From the passage on early Estonian tribes, retype word for word the part that opens with "By AD 1170 some" and closes with "the same area.".

** Opening DOCUMENT TEXT block **

During the first millennium AD Early Baltics, three important cultural regions emerged in the lands which today form the republic of Estonia. These were northern Estonia, southern Estonia, and western Estonia, together with the islands (generally with Saaremaa being the most powerful). The origins of the modern Estonian counties were formed during this period, and these regions maintained their own security and looked after their own interests. Each tribal region (or parish once Christianity had been introduced) was headed by a council of elders.

By AD 1170 some of the native tribes could be identified by name, such as the Ugaunians or Unguenois who were located in the south and east of modern Estonia, in the modern Tartu, Põlva, Võru, and Valga counties. The name of this group is sometimes shown as Ugandi, Ugannians, Oandi, and also Ugalased in Estonian, with a possible original form likely to have been close to the modern extrapolation, 'Ugandi'. Their tribal centre was at Tartu (Dorpat to the Germans). The modern Latvian word for Estonia (the country, but not the people) is Igaunija, which originates from the Unguenois. They were part of a greater tribal body which was known to the early Rus as the Chudes or Chuds, who extended into Karelia and modern north-western Russia. The same term - Chudes - could be used to reference a number of Finno-Ugric groups in the same area.

** Closing DOCUMENT TEXT block **
** Opening MATERIAL SHOWN block **

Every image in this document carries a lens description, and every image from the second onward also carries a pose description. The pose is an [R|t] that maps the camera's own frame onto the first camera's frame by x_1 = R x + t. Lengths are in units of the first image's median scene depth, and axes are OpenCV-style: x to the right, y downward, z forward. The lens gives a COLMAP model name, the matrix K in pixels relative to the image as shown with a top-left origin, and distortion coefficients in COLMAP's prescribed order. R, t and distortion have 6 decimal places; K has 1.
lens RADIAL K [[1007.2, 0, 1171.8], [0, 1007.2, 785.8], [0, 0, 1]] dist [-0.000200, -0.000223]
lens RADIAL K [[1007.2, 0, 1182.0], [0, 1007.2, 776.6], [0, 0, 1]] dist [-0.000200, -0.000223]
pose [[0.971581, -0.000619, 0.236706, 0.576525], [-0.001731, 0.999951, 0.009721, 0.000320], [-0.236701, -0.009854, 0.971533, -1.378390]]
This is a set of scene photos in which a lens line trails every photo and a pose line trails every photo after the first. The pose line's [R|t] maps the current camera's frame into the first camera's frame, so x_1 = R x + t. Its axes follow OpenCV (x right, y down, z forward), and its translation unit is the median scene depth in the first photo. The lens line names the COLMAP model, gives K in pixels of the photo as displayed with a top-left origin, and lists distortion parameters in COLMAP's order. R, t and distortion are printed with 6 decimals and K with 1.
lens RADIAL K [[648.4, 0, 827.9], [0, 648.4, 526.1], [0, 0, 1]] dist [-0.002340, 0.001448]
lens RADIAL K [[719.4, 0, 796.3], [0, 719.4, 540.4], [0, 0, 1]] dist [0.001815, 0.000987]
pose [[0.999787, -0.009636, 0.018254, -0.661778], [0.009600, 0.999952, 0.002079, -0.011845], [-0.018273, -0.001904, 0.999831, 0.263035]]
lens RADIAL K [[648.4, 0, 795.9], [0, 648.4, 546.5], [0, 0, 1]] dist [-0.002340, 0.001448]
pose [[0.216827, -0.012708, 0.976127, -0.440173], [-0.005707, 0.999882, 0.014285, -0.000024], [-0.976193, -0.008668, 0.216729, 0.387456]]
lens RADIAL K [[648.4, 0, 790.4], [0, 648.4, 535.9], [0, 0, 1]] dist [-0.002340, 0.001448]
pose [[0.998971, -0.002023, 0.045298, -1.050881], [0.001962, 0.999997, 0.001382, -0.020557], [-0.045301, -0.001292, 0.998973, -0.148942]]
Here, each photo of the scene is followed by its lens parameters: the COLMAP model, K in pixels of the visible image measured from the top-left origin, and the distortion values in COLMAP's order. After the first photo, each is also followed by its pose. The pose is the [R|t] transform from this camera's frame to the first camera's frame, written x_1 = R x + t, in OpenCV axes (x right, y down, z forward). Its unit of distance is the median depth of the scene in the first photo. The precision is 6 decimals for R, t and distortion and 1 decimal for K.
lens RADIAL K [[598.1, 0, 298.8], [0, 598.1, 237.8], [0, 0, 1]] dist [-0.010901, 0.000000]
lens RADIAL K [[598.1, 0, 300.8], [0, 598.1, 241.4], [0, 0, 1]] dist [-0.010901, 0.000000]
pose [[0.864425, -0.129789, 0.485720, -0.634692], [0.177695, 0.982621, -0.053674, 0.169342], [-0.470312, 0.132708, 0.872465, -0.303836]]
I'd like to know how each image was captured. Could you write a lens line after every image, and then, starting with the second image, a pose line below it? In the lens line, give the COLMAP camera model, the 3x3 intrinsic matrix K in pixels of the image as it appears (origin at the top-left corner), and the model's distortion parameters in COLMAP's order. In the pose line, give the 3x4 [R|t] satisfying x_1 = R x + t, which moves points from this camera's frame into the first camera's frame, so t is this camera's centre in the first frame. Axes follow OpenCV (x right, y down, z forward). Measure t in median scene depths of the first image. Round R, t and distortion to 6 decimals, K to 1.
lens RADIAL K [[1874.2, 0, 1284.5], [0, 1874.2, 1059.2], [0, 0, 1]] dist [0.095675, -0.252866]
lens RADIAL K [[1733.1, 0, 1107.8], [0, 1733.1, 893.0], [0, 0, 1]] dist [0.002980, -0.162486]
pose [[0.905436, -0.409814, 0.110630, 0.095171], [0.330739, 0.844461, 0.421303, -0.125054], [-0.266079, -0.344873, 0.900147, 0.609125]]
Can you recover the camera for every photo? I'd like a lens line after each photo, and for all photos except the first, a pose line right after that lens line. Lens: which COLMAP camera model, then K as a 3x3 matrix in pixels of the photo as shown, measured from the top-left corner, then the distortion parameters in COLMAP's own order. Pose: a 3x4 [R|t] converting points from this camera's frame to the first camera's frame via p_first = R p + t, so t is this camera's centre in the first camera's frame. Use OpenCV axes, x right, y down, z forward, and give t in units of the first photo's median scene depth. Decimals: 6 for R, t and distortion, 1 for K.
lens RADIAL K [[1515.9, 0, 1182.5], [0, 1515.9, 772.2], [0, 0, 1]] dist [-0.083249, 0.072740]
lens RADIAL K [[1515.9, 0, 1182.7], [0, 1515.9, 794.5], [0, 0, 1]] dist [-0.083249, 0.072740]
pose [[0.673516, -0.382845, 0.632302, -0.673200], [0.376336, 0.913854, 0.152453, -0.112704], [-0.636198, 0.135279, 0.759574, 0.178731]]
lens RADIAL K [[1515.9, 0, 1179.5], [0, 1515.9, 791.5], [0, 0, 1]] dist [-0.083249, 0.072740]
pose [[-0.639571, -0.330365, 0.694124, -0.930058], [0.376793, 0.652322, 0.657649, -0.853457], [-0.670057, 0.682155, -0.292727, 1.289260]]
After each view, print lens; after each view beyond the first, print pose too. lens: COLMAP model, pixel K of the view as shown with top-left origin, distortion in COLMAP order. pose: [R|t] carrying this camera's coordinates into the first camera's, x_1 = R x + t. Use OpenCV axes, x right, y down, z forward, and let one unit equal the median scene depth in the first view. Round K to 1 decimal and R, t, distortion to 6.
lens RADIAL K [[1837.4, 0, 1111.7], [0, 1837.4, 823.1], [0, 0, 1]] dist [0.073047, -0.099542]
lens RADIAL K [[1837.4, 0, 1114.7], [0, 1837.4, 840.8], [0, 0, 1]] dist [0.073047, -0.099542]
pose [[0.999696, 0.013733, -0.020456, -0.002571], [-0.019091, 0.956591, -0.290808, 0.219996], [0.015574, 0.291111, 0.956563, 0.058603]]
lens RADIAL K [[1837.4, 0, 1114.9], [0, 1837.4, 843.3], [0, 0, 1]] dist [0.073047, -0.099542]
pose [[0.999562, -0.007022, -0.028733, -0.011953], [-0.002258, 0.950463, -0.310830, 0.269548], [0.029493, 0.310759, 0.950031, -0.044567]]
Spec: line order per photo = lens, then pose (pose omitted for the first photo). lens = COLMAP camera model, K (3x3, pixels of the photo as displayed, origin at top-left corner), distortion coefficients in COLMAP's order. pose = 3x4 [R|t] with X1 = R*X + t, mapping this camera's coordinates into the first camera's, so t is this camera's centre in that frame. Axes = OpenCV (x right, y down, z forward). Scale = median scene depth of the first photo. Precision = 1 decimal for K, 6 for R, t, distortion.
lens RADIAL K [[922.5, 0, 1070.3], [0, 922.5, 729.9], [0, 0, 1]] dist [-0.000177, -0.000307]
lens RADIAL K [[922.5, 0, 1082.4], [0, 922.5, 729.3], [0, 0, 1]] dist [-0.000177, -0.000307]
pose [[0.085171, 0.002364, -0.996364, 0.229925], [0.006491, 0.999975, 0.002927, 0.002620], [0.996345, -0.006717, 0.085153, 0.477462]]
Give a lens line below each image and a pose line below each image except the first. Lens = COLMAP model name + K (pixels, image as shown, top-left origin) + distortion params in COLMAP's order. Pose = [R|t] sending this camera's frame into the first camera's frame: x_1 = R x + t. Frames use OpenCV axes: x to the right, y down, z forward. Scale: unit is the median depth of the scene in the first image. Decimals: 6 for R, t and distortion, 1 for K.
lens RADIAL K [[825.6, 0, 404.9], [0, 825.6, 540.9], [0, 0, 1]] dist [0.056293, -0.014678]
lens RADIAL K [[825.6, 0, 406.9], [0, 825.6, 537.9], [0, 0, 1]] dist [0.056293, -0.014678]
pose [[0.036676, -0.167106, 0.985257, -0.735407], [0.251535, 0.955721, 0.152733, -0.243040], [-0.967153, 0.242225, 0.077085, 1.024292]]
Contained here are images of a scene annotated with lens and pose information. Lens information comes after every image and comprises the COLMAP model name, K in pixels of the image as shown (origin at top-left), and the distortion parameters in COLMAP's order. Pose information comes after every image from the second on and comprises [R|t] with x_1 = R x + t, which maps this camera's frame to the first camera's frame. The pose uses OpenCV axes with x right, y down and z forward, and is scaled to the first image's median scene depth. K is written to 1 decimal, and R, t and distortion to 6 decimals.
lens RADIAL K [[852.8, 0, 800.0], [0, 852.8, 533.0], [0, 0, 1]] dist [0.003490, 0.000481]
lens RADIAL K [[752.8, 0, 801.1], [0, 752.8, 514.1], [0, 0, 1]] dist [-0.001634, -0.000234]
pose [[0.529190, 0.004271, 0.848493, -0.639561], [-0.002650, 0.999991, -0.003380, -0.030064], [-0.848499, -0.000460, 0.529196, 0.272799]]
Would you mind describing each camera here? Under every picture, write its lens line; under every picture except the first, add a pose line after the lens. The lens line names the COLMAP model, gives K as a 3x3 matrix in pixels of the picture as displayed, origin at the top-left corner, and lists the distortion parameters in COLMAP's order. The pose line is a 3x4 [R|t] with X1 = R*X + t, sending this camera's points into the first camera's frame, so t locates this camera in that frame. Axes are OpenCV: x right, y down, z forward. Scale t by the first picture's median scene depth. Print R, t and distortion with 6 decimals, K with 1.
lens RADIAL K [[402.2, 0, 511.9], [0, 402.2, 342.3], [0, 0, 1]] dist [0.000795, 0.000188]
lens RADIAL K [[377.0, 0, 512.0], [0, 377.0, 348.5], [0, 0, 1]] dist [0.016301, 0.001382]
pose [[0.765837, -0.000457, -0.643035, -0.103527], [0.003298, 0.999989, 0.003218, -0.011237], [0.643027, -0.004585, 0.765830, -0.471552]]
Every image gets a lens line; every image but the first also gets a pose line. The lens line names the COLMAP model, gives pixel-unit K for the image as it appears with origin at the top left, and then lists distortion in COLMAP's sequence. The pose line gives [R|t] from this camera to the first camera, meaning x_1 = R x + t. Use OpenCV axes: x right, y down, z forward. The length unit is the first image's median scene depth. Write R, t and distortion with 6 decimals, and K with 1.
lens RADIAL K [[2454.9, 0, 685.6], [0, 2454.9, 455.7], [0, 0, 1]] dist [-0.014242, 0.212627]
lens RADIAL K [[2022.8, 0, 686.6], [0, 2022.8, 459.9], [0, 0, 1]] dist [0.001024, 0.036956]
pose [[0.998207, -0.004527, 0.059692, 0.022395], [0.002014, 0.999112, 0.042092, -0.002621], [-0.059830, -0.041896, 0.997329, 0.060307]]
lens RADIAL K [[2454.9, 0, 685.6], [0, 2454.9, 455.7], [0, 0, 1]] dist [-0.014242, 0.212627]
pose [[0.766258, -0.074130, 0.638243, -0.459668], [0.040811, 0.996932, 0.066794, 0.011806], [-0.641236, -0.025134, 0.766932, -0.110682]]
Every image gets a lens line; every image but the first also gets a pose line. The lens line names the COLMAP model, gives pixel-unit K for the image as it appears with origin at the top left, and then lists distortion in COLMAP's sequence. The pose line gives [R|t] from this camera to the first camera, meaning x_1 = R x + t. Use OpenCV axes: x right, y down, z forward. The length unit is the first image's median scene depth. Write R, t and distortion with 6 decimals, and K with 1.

** Closing MATERIAL SHOWN block **

◆ **ANSWER FOR THE TASK**
By AD 1170 some of the native tribes could be identified by name, such as the Ugaunians or Unguenois who were located in the south and east of modern Estonia, in the modern Tartu, Põlva, Võru, and Valga counties. The name of this group is sometimes shown as Ugandi, Ugannians, Oandi, and also Ugalased in Estonian, with a possible original form likely to have been close to the modern extrapolation, 'Ugandi'. Their tribal centre was at Tartu (Dorpat to the Germans). The modern Latvian word for Estonia (the country, but not the people) is Igaunija, which originates from the Unguenois. They were part of a greater tribal body which was known to the early Rus as the Chudes or Chuds, who extended into Karelia and modern north-western Russia. The same term - Chudes - could be used to reference a number of Finno-Ugric groups in the same area.